17 June 2024


International Cases

Mxolisi Mananga & Others vs. Minister of Police

South Africa

04.06.2021

Criminal

Arrest, without a warrant is permitted, where an arresting officer held a reasonable suspicion that, a dangerous wound had been inflicted

The appeal arose from the dismissal of the appellants’ claim for wrongful and unlawful arrest in the Eastern Cape Division of the High Court, Mthatha. The issue before the present Court, concerned the entitlement of a police officer to arrest a suspect, without a warrant, in terms of Section 40(1)(b) of the Criminal Procedure Act, 1977, on a suspicion that an assault had been committed and a dangerous wound had been inflicted.
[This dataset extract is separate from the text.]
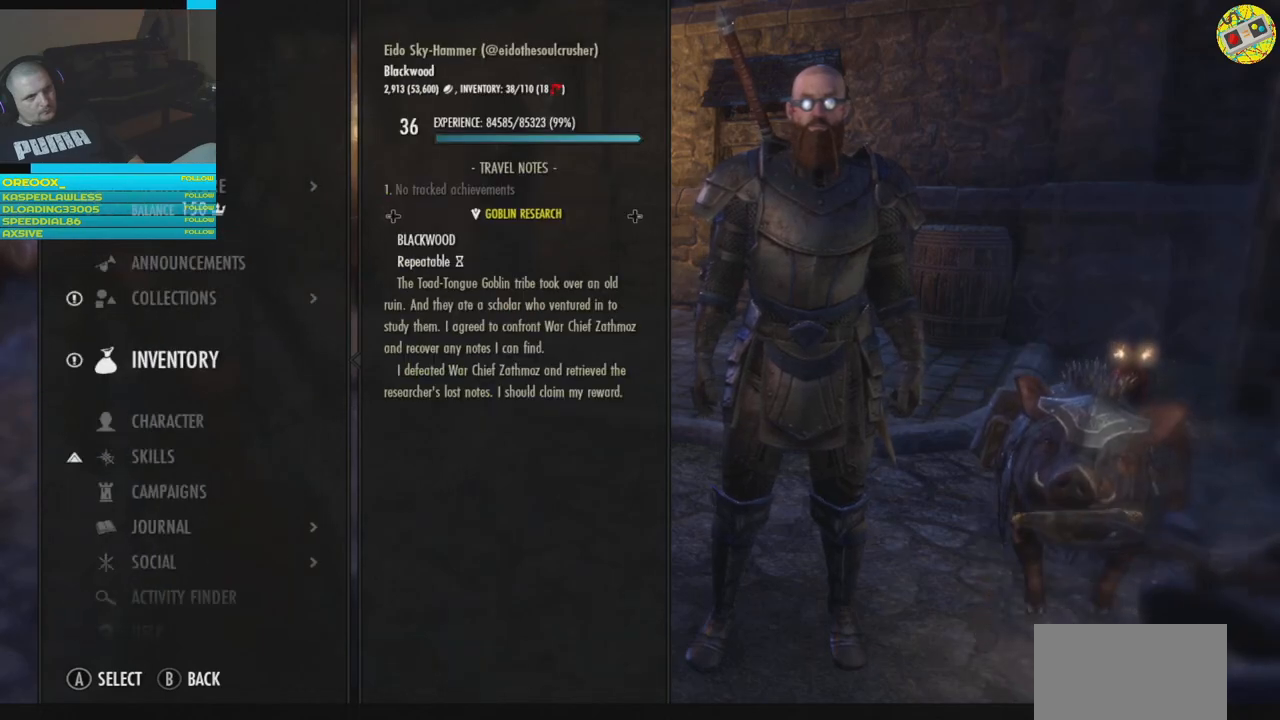
{"buttons": ["B"], "left_stick": "center", "right_stick": "center", "events": [[467, "B", "down"]]}
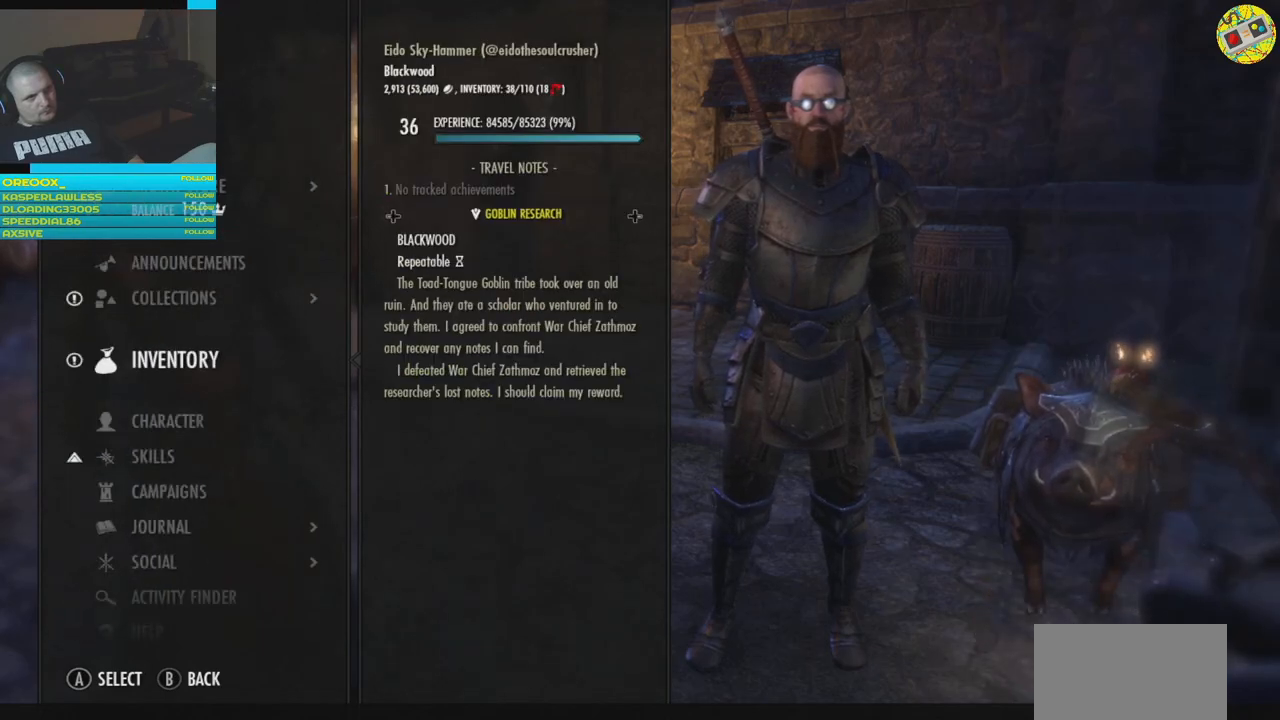
{"buttons": [], "left_stick": "center", "right_stick": "center", "events": [[33, "B", "up"]]}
The Appellants had been involved in an altercation relating to the use of dipping facilities for cattle in the Ncora administrative area, near Confimvaba, in the Eastern Cape. They had allegedly assaulted the complainant, causing him to sustain lacerations to his head and a fractured wrist.

The complainant was admitted to the Cofimvaba Hospital where he was treated, and detained for a period of four days. When a charge with intent to do grievous bodily harm was laid with the South African Police Service at Cofimvaba, Warrant Officer proceeded to Ncora to interview Complainant. He witnessed the injuries sustained and formed the impression that, Complainant had been severely injured to the head and arm. He accordingly arrested the Appellants, without a warrant, and charged them with assault with intent to do grievous bodily harm. They were detained for three days, before appearing in court.

The Appellants misconstrue the nature of the inquiry. It is not required of a police officer to examine the wounds of a victim, as a doctor would, nor would that be appropriate. He is merely required to have regard to the facts and circumstances at his disposal, and, where reasonably possible, to satisfy himself of the merit thereof. If, on a consideration thereof, there are reasonable grounds to suspect that a dangerous wound has been inflicted, he is entitled to arrest the suspect without first obtaining a warrant.

An arrest, without a warrant, in terms of Section 40(1)(b) of the Act, 1977 was permitted under Schedule 1 to the Act, where an arresting officer held a reasonable suspicion that a dangerous wound had been inflicted. It considered that by ‘dangerous wound’ is meant an injury endangering life or limb and that Warrant Officer Qunta reasonably suspected that the appellants had inflicted such injuries to Mr Sambunjana. It accordingly held that the High Court, Mthatha, had correctly concluded that the arrest was lawful. Appeal dismissed.